Records from a dataset
»»

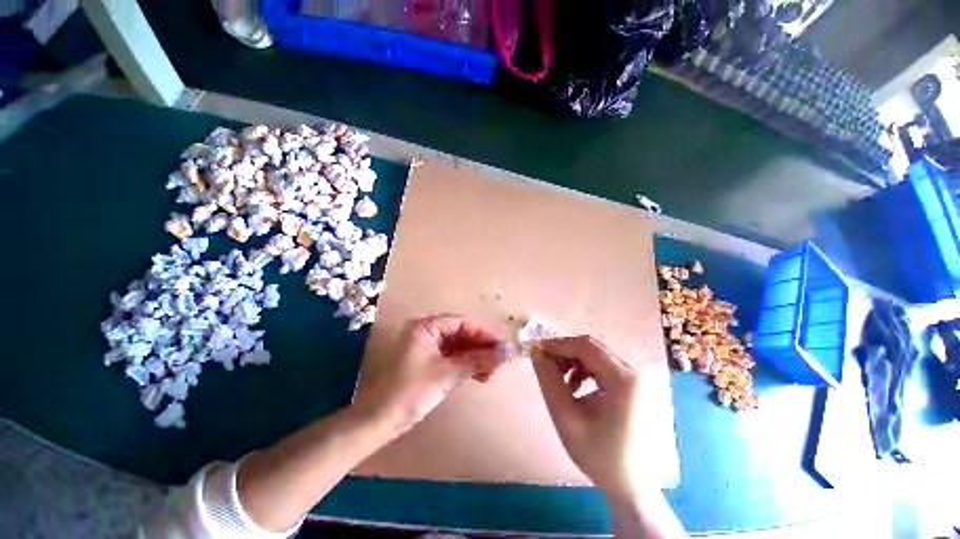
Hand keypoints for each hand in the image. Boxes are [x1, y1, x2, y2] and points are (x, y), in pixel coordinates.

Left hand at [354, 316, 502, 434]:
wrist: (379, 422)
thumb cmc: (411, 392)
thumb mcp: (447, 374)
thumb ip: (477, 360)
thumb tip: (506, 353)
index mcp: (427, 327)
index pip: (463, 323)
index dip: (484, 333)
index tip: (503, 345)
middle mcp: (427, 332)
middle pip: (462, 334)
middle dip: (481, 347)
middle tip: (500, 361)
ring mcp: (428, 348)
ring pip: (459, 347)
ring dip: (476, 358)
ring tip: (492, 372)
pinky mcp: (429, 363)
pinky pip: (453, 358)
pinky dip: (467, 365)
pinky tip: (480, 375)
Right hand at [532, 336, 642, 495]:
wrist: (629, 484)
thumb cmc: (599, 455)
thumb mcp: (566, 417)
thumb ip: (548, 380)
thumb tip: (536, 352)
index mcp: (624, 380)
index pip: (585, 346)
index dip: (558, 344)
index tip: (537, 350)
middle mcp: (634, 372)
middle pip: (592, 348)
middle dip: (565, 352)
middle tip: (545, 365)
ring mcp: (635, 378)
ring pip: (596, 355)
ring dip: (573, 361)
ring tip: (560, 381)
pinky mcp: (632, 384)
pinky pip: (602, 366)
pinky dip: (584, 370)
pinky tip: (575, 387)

««

- [What the task requires] Scan the entries above for the word "ring", then copy every line in which it occurs.

- [Output of the task]
ring mcp: (428, 348)
ring pip: (459, 347)
ring dip: (476, 358)
ring tip: (492, 372)
ring mcp: (635, 378)
ring pip: (596, 355)
ring dip: (573, 361)
ring tip: (560, 381)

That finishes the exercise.